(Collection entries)
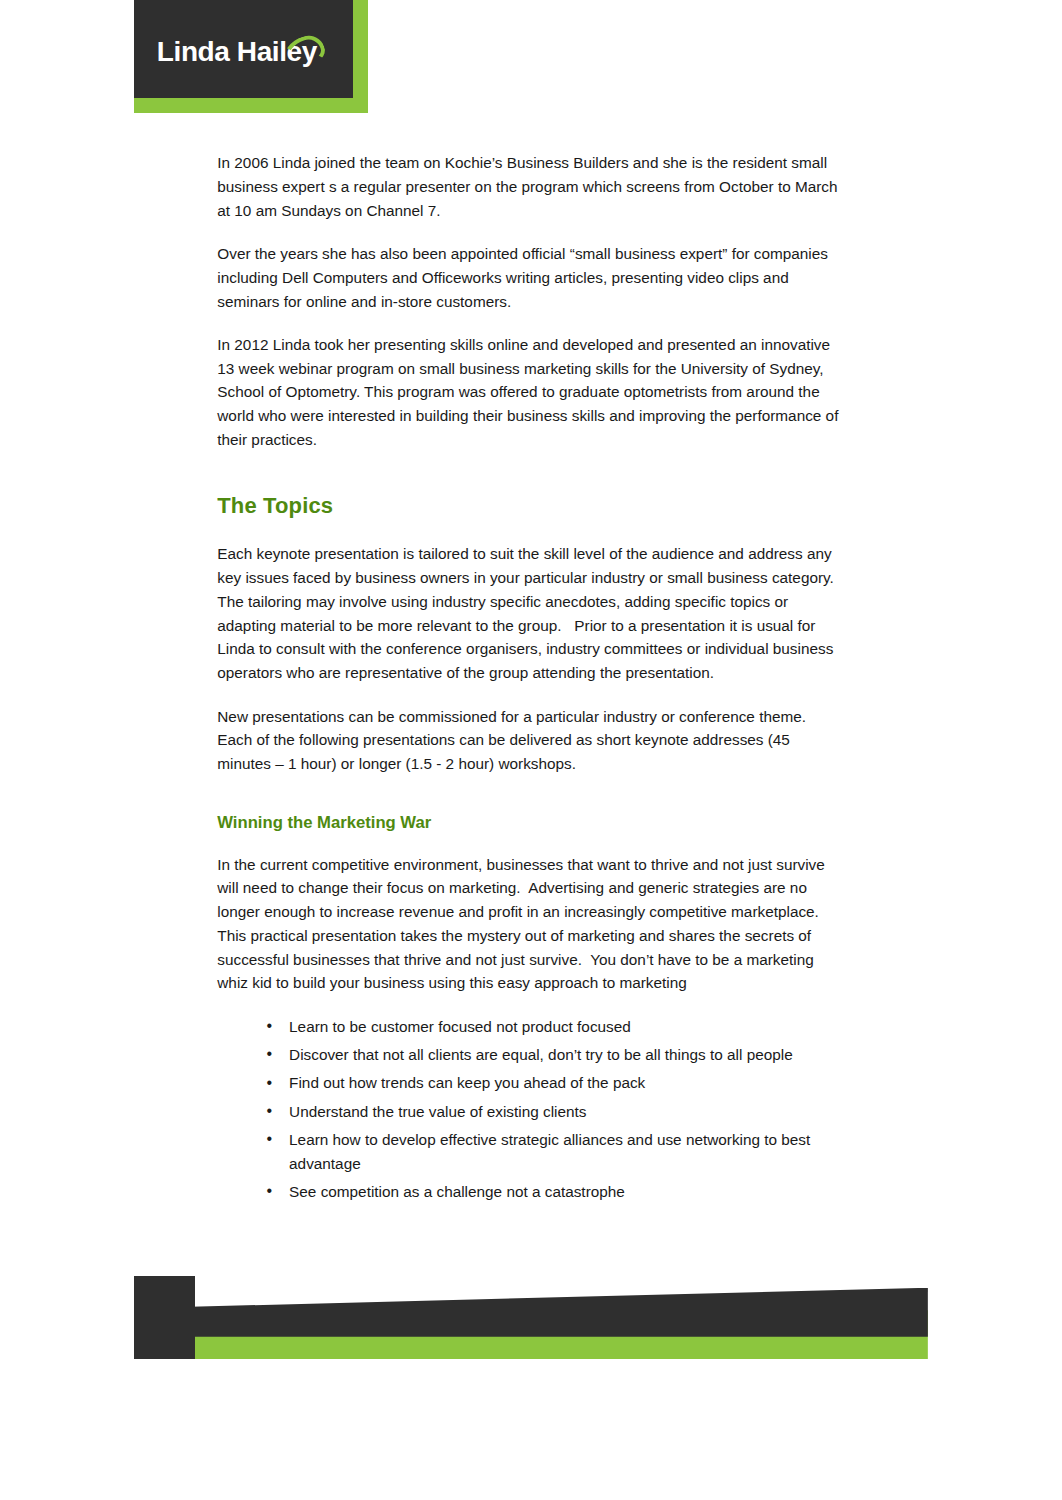Linda Hailey
In 2006 Linda joined the team on Kochie’s Business Builders and she is the resident small business expert s a regular presenter on the program which screens from October to March at 10 am Sundays on Channel 7.
Over the years she has also been appointed official “small business expert” for companies including Dell Computers and Officeworks writing articles, presenting video clips and seminars for online and in-store customers.
In 2012 Linda took her presenting skills online and developed and presented an innovative 13 week webinar program on small business marketing skills for the University of Sydney, School of Optometry. This program was offered to graduate optometrists from around the world who were interested in building their business skills and improving the performance of their practices.
The Topics
Each keynote presentation is tailored to suit the skill level of the audience and address any key issues faced by business owners in your particular industry or small business category. The tailoring may involve using industry specific anecdotes, adding specific topics or adapting material to be more relevant to the group. Prior to a presentation it is usual for Linda to consult with the conference organisers, industry committees or individual business operators who are representative of the group attending the presentation.
New presentations can be commissioned for a particular industry or conference theme. Each of the following presentations can be delivered as short keynote addresses (45 minutes – 1 hour) or longer (1.5 - 2 hour) workshops.
Winning the Marketing War
In the current competitive environment, businesses that want to thrive and not just survive will need to change their focus on marketing. Advertising and generic strategies are no longer enough to increase revenue and profit in an increasingly competitive marketplace. This practical presentation takes the mystery out of marketing and shares the secrets of successful businesses that thrive and not just survive. You don’t have to be a marketing whiz kid to build your business using this easy approach to marketing
Learn to be customer focused not product focused
Discover that not all clients are equal, don’t try to be all things to all people
Find out how trends can keep you ahead of the pack
Understand the true value of existing clients
Learn how to develop effective strategic alliances and use networking to best advantage
See competition as a challenge not a catastrophe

▸ **What to work on**: The reply should contain all of the data above, word for word, with no pictures.

▸ **Answer to the exercise**:
Linda Hailey
In 2006 Linda joined the team on Kochie’s Business Builders and she is the resident small business expert s a regular presenter on the program which screens from October to March at 10 am Sundays on Channel 7.
Over the years she has also been appointed official “small business expert” for companies including Dell Computers and Officeworks writing articles, presenting video clips and seminars for online and in-store customers.
In 2012 Linda took her presenting skills online and developed and presented an innovative 13 week webinar program on small business marketing skills for the University of Sydney, School of Optometry. This program was offered to graduate optometrists from around the world who were interested in building their business skills and improving the performance of their practices.
The Topics
Each keynote presentation is tailored to suit the skill level of the audience and address any key issues faced by business owners in your particular industry or small business category. The tailoring may involve using industry specific anecdotes, adding specific topics or adapting material to be more relevant to the group. Prior to a presentation it is usual for Linda to consult with the conference organisers, industry committees or individual business operators who are representative of the group attending the presentation.
New presentations can be commissioned for a particular industry or conference theme. Each of the following presentations can be delivered as short keynote addresses (45 minutes – 1 hour) or longer (1.5 - 2 hour) workshops.
Winning the Marketing War
In the current competitive environment, businesses that want to thrive and not just survive will need to change their focus on marketing. Advertising and generic strategies are no longer enough to increase revenue and profit in an increasingly competitive marketplace. This practical presentation takes the mystery out of marketing and shares the secrets of successful businesses that thrive and not just survive. You don’t have to be a marketing whiz kid to build your business using this easy approach to marketing
Learn to be customer focused not product focused
Discover that not all clients are equal, don’t try to be all things to all people
Find out how trends can keep you ahead of the pack
Understand the true value of existing clients
Learn how to develop effective strategic alliances and use networking to best advantage
See competition as a challenge not a catastrophe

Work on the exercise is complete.